== Exercise brief ==
Convert the text lines of all the items below into a JSON list of strings, one string per line, skipping blank lines. Leave the pictures out of the answer.
━━━━━ Given data ━━━━━
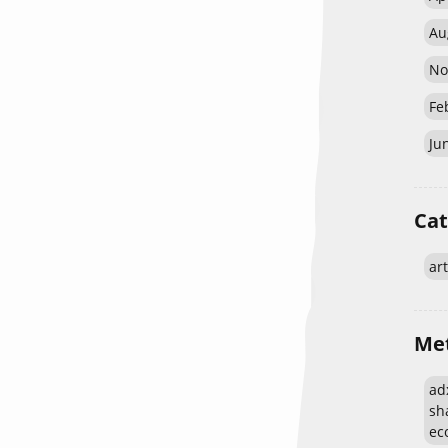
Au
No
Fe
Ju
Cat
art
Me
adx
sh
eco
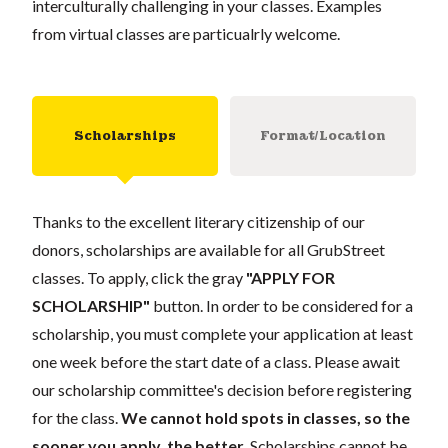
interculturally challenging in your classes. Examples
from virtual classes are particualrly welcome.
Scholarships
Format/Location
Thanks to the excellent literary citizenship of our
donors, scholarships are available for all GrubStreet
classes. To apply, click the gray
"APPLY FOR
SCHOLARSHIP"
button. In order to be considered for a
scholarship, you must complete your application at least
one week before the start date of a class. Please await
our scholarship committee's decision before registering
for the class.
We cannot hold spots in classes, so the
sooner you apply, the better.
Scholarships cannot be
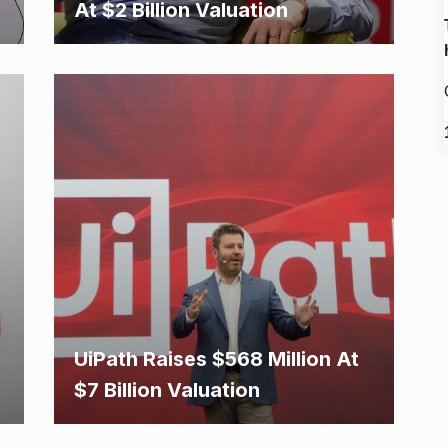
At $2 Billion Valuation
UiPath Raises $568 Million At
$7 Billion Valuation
━━━━━
== Result for this task ==
[
  "Au",
  "No",
  "Fe",
  "Ju",
  "Cat",
  "art",
  "Me",
  "adx",
  "sh",
  "eco",
  "interculturally challenging in your classes. Examples",
  "from virtual classes are particualrly welcome.",
  "Scholarships",
  "Format/Location",
  "Thanks to the excellent literary citizenship of our",
  "donors, scholarships are available for all GrubStreet",
  "classes. To apply, click the gray",
  "\"APPLY FOR",
  "SCHOLARSHIP\"",
  "button. In order to be considered for a",
  "scholarship, you must complete your application at least",
  "one week before the start date of a class. Please await",
  "our scholarship committee's decision before registering",
  "for the class.",
  "We cannot hold spots in classes, so the",
  "sooner you apply, the better.",
  "Scholarships cannot be",
  "At $2 Billion Valuation",
  "UiPath Raises $568 Million At",
  "$7 Billion Valuation"
]